Те, кто придерживался иной точки зрения, говорили, что не может быть армия основой государства, что армия – это инструмент государства для решения боевых задач, а основой государства является экономика (в демократическом государстве – это рыночная социально-ориентированная экономика, разумный государственный аппарат, основанный на разделении властей и т. д.), и наталкивались на полное непонимание. Это тоже демонстрация традиций милитаризма, которые в России уходят намного глубже, чем восемьдесят лет коммунистического правления, они уходят в глубь веков, в петровские времена.

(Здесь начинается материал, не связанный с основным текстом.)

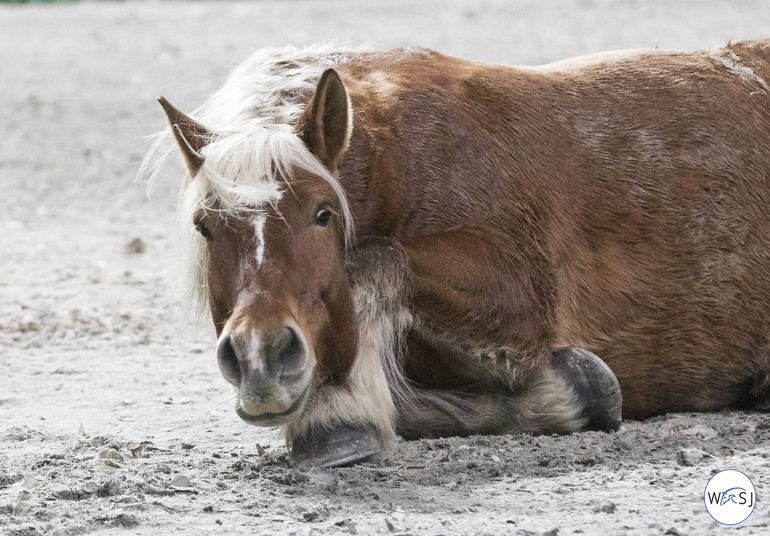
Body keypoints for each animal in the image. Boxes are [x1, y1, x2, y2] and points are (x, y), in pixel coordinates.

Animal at [140, 40, 768, 464]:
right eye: (205, 227)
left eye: (323, 213)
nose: (260, 359)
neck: (395, 157)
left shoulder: (521, 301)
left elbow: (374, 261)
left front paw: (335, 410)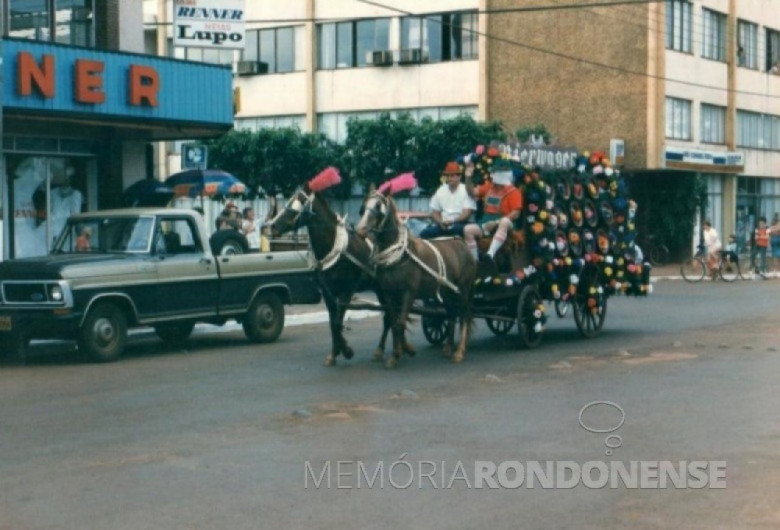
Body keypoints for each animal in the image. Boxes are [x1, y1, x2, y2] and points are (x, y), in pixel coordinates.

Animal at [272, 185, 396, 364]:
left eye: (298, 204)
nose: (273, 226)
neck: (333, 248)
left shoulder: (346, 292)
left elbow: (337, 322)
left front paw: (346, 351)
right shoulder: (328, 293)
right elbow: (333, 323)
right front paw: (334, 353)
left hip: (383, 290)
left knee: (389, 317)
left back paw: (380, 350)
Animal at [354, 190, 476, 368]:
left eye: (378, 207)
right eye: (363, 207)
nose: (360, 230)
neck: (400, 256)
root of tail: (463, 244)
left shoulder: (408, 293)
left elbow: (400, 322)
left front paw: (399, 353)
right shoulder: (388, 294)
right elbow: (393, 321)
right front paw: (400, 352)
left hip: (463, 291)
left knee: (464, 315)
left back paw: (459, 352)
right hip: (446, 293)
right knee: (451, 314)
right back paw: (447, 348)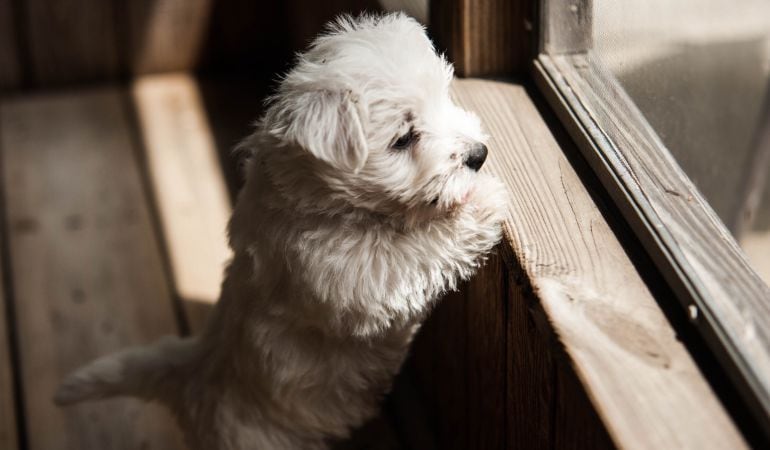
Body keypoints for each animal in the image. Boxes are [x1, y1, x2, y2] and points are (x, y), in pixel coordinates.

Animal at [57, 12, 508, 448]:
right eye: (404, 138)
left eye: (443, 97)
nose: (479, 154)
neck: (326, 202)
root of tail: (189, 372)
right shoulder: (355, 277)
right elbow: (418, 250)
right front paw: (484, 202)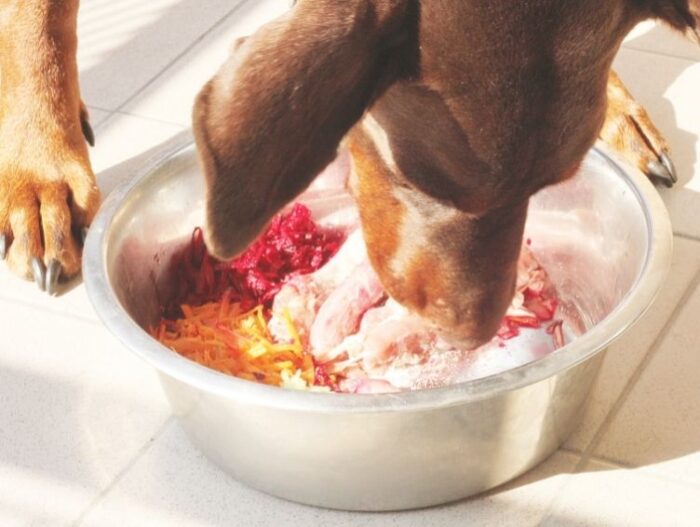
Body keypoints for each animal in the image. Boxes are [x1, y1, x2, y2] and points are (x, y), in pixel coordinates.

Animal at [0, 0, 696, 346]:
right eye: (419, 182)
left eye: (553, 184)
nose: (469, 336)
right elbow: (37, 17)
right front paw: (40, 171)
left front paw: (617, 107)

Вместе с тем в Советском Союзе ВПК и экономика были неразделимы в том смысле, что вся экономика обслуживала ВПК и гражданской промышленности доставались какие-то крохи. В то время милитаризм был одним из главных факторов замедления экономического развития и в конечном итоге краха системы. Но, должен сделать серьезную оговорку: это происходило не потому, что на военные нужды уходит большая часть ресурсов, а потому, что в стране, по европейским стандартам, отсталой в социально-экономическом отношении, обеспечить такую военную махину можно было только за счет командно-административной экономики, основанной на произвольном распределении ресурсов, на произвольном назначении цен, зарплат, расходов, фондов и т. д. Иначе для развития серьезной военной машины пришлось бы ждать лет тридцать или сорок.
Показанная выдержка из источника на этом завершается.